In two years, Dombrowski has moved six upper-tier prospects in two seasons, but Sale is this winter’s nuclear option: A 27-year-old five-time all-star left-hander with a career WHIP of 1.065 who has been very comfortable, in small sample sizes, pitching in AL East ballparks. He makes $38 million over the next three seasons ($38 million!) and effectively makes this season’s AL Cy Young Award winner, Rick Porcello, the Red Sox’s No. 3 starter. Sale, David Price, Porcello, Drew Pomeranz are the Sox’s top four and a fifth starter will come from all-star knuckleballer Steven Wright, 23-year-old lefty Eduardo Rodriguez or Clay Buchholz, the latter of whom is on a $13.5-million option.

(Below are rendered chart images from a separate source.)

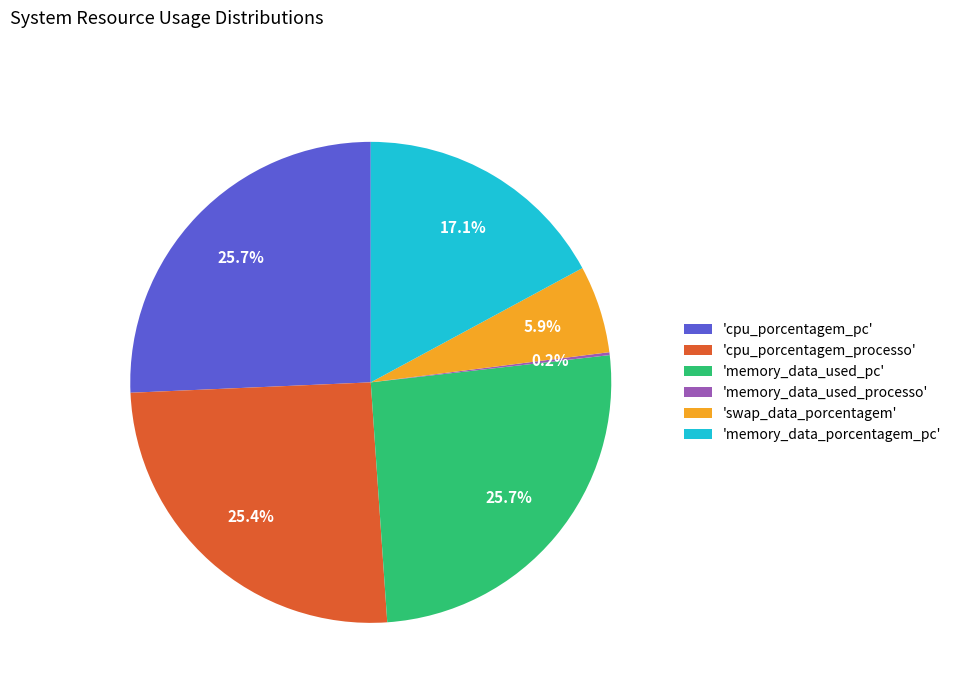

Is there any slice that represents more than half of the pie?

No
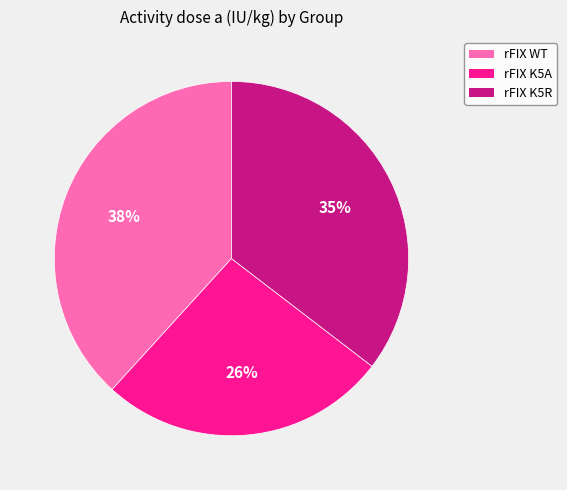

Do rFIX WT and rFIX K5A together represent more than half of the pie?

Yes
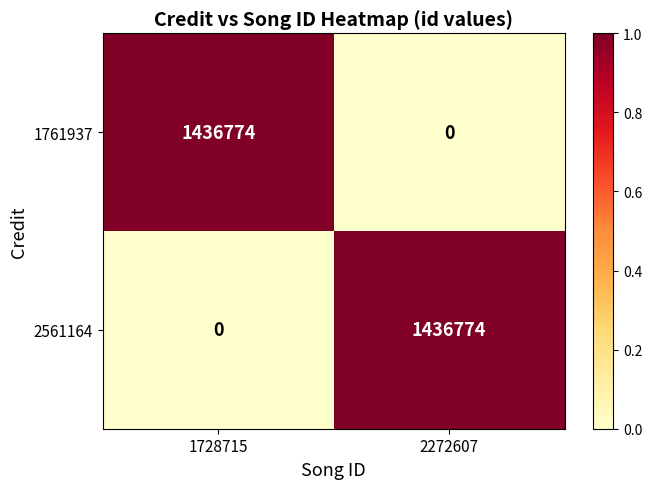

What is the difference between the highest and lowest values at 1728715?

1436774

Moving one to the bullpen might be intriguing but the Red Sox already have Craig Kimbrel as closer, should get a healthy Carson Smith back and – oh yeah – added setup man Tyler Thornburg in another deal on Tuesday. Thornburg had a 2.15 ERA in 67 games for the Milwaukee Brewers, striking out 90 in 67 innings.

So, let’s recalibrate: The team that won the AL East can run out 20-something-year-old homegrown position players such as Mookie Betts, Jackie Bradley, Jr., Andrew Benintendi and Xander Bogaerts, has the bulk of the best starting rotation in baseball locked up for the next three years and has pieces to trade.

Yikes! Why play the season?

“Four years down the road is an eternity in many ways,” said Dombrowski, who graciously credited his predecessor Ben Cherington – now the Blue Jays vice-president of baseball operations – with drafting and signing all the prospects he’s unloaded. “So you need to take advantage of the opportunity. Nothing’s guaranteed in life, though. If you make these moves, it doesn’t mean you’ll win.

“But any time you get there, short of just a total giveaway of your system or making moves that aren’t smart … I think you go for it.”

Well of course you do. Look around the AL East: The Baltimore Orioles are still waiting for Zach Britton to come in from the Rogers Centre bullpen, the Blue Jays are dealing with the vagaries of one of the oldest rosters in the game and the loss of cornerstone position players, the New York Yankees are about a year or maybe two behind the Red Sox in a rebuild and the Tampa Bay Rays run of luck with starting pitching seems to have run out, exacerbating an always-present set of financial limitations.

In fact, it was Yankees GM Brian Cashman who waved a rhetorical white flag, calling the Red Sox the “Golden State Warriors of baseball,” which is a nicer sentiment than when former Red Sox president and chief executive officer Larry Lucchino called the Yankees the “Evil Empire.”

Boldness is in Dombrowski’s blood – always has been. This is the guy, remember, who was GM of the Montreal Expos and traded away a future Hall of Famer in Randy Johnson for Mark Langston.

So, where do we go from here Blue Jays fans? My guess is the wild-card standings will be a place to begin, and that reminding yourself on a daily basis that it’s the Cleveland Indians – not the Red Sox – who are the defending AL champions is another place to start. That and light a few of those candles you thought were no longer in vogue after the departure of R.A. Dickey.

Look, if you really want to worry, consider the White Sox, whose GM, Rick Hahn, seemed to suggest he will trade anybody who isn’t under control for three years. Think about that. This is a team that spent the past three seasons in go-for-it mode, over-paying for 30ish free agents. A team that was, in Hahn’s words, “aggressive when it came to patching holes.”

“This is a reset for us,” Hahn said matter-of-factly. “The path just doesn’t fit for how we acted the last couple of years. It was about ‘win now.’ It was ‘patch and play.’ We had to ask the question, ‘when is the right time to pivot?’”

You want something to worry about? Worry about that. Worry about the impact of time on an old lineup in a young man’s game, and when the call to pivot is heard.